I am sorry but I am not one who believes in the one thing led to another. Unless your sexual organs have minds of their own, I cannot buy that argument. 

Firstly, between getting naked and engaging in “doing it” (I suppose you mean HAVING SEXUAL INTERCOURSE), you had ample time to get up and lock the door and continue with what you were doing. It was careless of both you and your boyfriend, considering that there is a child in the house to not take the necessary precautions but instead chose to be driven by the “heat of the moment.” The one thing that separates us from animals is our ability to control our self.

Secondly, you added insult to injury by LYING to the child. At 11-years-old do not believe for a second he bought yours and your partner’s sorry explanation of what happened. All that was needed was for the both of you to sit him down and have an honest conversation with him. I am sure your truth would have helped him made better sense of what he saw and might have won his respect and admiration than the half-baked lie you chose to give him.

However, all is not lost, you still have the opportunity to have that honest heart-to-heart conversation with your brother about what he saw, your own identity and offer some sound advice on how he can and should manage his own sexual behaviour. There are other lessons like honesty and saying sorry when you have done wrong (your lie) that you can use this opportunity to teach him.
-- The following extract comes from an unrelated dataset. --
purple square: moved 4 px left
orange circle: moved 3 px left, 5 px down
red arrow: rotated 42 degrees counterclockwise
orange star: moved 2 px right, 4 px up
SEIZE the moment.

And remember, #YouAreWorthy

Damien Williams is a Minister & Bible Teacher at Ekklesia Bible Fellowship in Kingston, Jamaica. He is also an Educator, Life Coach and Human Rights & Justice Advocate. His day job is as a Field Operations Manager at Habitat for Humanity Jamaica. If you have an issue that you need advice on, send an e-mail to [email protected] or [email protected]

2 thoughts on “My brother walked in on us doing it

  1. Interesting situation to be in. I find it more interesting that the exchange that was happening is referred to as an ‘incident’. Nothing two consenting adults do is an incident, or maybe I’m reading that too literally. However, I’d have to agree that if it wasn’t a discussion you (Troy) wanted to have with your brother, or anyone else as a matter of fact then his presence there should have always being considered. Beyond what your brother walked in on, what do you think you and your partner were doing locked up in the room doing to begin with. Does he know about your sexuality, or you just rather him not associate a practice with what he may know (if he know). Moving forward, this should serve as a lesson and also further encourage you towards that discourse with your brother. Engage him, let him speak about what he saw, you definitely don’t want his classmates to be the ones discussing this with him, as he’s at an I.pressionable age (still).
    Best wishes Troy.

  2. I agree that you should have seize the moment to tell him the truth, at 11 he is mature enough to know that you were not wrestling. As Damien said you still have an opportunity to come clean with him and I am sure he will love you even more for telling him your truth!